Turning this initially humble tradition into an extravagant spectacle is not only offensive but harmful.
Instead of increasing friendship or showing concern for the poor, mishlochei manot have turned into a flashy beauty pageant meant to attest to the qualities of the sender much more than the delight of the receiver.
This was not what Maimonides stressed in the Mishneh Torah when he wrote that “one should rather spend more money on gifts to the poor than on his Purim banquet and presents to his friends.” If one thing is certain, shaming the penurious was never part of the plan.
We need to find ways to ensure this tradition is inclusive and elevating.
This is why many stress that giving “matanot la’evyonim,” gifts or donations to at least two poor people, is significantly more important than mishloach manot.
“No joy is greater and more glorious than the joy of gladdening the hearts of the poor,” Maimonides continues in his Mishneh Torah. “He who gladdens the heart of these unhappy people imitates God, as it is written: ‘I am … to revive the spirit of the humble, and to put heart into the crushed’ (Isaiah 57:15).”
Sticking to the original values of mishloach manot and matanot la’evyonim means keeping it simple – but it also means making sure that everyone participating in the celebrations can do so with dignity.
Sometimes, all that requires is an email or WhatsApp from the teacher setting clear parameters and stressing that treats shouldn’t be over the top. It could also mean asking parents in advance if they need help or donations in order to make their kid’s own package, or setting a standard list of a few items (a piece of fruit, a bar of chocolate and a couple of hamantaschen, for example) that each basket should stick to.
It might be slightly embarrassing to bring the celebrations down to earth, but it is hardly as soul-crushing as seeing your child heartbroken.

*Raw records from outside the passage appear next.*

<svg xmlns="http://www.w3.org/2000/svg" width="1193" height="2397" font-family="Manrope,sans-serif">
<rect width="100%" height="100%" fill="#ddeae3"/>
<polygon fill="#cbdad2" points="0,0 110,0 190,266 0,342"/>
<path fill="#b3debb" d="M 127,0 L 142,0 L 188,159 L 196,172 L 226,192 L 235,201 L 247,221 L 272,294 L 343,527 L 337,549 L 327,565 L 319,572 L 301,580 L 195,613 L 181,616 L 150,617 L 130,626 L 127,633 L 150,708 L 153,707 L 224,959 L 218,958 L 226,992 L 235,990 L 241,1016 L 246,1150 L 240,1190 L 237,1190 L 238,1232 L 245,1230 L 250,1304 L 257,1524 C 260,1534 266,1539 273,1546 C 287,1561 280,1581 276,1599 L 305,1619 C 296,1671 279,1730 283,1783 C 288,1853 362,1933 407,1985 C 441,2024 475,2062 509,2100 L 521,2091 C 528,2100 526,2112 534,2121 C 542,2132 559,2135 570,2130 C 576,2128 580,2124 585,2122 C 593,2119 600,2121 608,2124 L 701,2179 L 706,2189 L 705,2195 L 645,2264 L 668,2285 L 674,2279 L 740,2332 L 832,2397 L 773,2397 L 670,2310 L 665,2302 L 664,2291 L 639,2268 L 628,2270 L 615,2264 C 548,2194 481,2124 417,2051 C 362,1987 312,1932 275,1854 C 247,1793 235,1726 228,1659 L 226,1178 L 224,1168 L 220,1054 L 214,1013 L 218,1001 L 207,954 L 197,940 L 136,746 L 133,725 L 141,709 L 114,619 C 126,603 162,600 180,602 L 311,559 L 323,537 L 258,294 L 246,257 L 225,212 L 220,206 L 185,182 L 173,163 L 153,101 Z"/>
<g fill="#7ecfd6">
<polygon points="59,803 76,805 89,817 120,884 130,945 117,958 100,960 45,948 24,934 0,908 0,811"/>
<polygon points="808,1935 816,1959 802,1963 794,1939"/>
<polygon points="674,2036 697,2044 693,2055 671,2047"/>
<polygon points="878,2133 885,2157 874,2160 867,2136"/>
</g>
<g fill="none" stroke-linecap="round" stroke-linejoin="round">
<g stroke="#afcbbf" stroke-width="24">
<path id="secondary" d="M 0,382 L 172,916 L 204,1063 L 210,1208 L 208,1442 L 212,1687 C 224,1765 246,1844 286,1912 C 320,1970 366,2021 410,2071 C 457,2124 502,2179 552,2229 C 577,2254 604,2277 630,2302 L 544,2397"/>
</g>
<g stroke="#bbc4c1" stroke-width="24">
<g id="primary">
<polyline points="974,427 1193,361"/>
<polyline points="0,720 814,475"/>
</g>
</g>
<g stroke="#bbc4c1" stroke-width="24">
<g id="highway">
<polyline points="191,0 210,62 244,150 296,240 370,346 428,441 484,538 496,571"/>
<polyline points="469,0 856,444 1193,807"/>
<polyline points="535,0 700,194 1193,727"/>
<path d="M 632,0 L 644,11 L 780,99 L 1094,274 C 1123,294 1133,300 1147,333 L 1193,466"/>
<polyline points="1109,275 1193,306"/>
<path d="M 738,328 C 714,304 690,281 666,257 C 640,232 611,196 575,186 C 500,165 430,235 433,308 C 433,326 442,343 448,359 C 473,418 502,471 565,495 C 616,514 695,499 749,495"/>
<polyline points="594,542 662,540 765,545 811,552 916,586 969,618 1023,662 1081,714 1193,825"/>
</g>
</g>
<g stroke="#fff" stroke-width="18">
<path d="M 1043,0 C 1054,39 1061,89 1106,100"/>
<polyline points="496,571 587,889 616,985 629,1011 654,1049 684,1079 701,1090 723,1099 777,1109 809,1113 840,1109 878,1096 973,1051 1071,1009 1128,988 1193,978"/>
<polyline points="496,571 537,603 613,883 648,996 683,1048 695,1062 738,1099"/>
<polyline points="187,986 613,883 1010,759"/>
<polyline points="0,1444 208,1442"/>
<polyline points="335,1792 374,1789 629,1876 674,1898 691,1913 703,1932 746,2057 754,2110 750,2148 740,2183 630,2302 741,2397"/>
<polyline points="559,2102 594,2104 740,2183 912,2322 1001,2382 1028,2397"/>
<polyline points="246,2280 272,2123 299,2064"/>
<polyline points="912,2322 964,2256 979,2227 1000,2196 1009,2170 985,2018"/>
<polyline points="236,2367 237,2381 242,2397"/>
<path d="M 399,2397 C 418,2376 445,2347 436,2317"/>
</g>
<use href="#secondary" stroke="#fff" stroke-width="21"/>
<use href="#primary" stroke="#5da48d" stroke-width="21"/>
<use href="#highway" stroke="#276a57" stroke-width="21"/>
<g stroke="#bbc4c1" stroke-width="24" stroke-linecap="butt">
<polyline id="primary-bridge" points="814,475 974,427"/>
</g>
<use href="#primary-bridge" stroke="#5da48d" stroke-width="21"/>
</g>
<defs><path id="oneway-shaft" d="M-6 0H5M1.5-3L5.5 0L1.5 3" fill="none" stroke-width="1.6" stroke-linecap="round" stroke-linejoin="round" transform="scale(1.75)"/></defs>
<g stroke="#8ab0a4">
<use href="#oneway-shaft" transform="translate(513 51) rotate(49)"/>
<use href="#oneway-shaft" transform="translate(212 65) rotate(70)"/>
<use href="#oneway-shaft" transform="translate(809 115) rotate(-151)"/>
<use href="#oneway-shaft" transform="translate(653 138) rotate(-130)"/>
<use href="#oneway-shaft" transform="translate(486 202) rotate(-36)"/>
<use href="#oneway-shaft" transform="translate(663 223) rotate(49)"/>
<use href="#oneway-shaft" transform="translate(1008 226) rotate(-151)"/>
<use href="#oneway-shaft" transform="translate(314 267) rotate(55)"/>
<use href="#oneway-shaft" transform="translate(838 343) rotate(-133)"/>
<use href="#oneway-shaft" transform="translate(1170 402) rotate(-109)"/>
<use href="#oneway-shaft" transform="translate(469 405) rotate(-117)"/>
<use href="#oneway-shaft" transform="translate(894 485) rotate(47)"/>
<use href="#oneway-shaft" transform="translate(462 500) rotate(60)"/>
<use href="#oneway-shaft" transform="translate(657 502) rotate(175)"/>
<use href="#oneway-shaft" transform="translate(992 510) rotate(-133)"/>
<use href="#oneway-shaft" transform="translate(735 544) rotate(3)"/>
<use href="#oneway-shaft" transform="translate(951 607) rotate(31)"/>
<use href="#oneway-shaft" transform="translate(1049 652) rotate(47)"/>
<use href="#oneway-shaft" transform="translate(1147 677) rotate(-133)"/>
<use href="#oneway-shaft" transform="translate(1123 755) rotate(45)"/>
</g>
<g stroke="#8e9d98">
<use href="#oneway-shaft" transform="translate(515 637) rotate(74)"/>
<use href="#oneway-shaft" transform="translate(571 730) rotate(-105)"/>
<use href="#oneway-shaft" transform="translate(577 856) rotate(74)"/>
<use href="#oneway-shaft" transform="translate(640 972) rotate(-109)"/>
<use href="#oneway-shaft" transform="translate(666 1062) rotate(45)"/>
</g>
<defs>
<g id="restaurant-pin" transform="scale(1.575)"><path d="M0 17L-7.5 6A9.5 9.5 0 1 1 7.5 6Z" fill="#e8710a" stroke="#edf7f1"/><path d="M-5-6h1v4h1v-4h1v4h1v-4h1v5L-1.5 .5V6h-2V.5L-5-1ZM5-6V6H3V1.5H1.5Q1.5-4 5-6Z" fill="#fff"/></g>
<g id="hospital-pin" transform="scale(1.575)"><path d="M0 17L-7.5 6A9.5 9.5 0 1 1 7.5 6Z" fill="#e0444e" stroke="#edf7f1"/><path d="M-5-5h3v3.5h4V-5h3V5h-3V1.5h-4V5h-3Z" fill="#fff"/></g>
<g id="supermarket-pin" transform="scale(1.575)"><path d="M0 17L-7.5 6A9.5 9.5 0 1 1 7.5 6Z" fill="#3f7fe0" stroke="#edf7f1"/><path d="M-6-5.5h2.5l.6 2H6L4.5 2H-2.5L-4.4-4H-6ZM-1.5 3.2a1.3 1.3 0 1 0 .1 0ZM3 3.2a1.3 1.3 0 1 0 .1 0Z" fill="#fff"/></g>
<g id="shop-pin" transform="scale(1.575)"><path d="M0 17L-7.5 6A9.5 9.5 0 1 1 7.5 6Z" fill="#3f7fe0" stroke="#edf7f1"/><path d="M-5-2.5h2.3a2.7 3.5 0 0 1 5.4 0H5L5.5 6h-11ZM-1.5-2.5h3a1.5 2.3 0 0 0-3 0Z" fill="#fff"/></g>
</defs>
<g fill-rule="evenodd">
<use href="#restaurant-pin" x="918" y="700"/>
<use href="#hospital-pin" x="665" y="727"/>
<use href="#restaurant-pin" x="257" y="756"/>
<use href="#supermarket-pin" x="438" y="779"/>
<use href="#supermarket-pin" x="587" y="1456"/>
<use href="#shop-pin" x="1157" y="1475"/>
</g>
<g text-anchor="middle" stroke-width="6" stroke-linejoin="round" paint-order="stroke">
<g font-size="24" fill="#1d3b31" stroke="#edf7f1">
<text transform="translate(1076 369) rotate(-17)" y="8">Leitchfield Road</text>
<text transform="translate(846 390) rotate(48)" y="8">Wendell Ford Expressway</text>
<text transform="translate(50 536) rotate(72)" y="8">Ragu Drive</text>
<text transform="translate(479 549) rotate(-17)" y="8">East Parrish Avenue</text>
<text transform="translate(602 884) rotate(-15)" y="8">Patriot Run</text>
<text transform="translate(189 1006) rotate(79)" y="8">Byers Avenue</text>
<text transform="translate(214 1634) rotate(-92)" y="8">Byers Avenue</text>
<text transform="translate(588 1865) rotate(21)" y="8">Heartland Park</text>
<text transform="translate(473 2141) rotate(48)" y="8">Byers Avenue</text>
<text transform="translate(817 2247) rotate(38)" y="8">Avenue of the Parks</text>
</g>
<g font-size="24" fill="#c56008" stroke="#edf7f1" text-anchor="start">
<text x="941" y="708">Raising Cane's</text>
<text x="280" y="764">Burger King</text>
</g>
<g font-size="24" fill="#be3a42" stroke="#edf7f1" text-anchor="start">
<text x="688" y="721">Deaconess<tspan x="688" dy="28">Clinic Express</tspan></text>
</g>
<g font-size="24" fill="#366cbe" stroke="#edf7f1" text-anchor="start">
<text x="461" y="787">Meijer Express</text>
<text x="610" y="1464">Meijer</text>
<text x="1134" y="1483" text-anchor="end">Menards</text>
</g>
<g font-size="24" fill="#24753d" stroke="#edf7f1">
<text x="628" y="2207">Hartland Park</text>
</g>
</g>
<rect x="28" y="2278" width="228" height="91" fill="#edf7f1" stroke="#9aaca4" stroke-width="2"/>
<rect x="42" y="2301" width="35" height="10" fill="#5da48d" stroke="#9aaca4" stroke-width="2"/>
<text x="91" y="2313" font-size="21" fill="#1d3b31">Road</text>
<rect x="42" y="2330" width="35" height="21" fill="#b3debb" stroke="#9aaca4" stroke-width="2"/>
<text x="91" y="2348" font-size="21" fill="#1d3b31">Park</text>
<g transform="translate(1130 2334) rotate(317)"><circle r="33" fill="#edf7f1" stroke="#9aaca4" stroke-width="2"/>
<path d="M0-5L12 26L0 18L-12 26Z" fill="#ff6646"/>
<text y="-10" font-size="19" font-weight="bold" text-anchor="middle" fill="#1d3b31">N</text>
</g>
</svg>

We need to find ways to ensure that this and every Jewish tradition – especially those involving children – can be done in an inclusive and elevating way. Holidays and milestone events should be a time to celebrate our values, not display our means.
More than I ever wanted to receive nice mishloach manot, I wanted the person who received mine to be happy. Being attentive to our surroundings could have made my wish come true – and would be more in line with the true commandment of this holiday.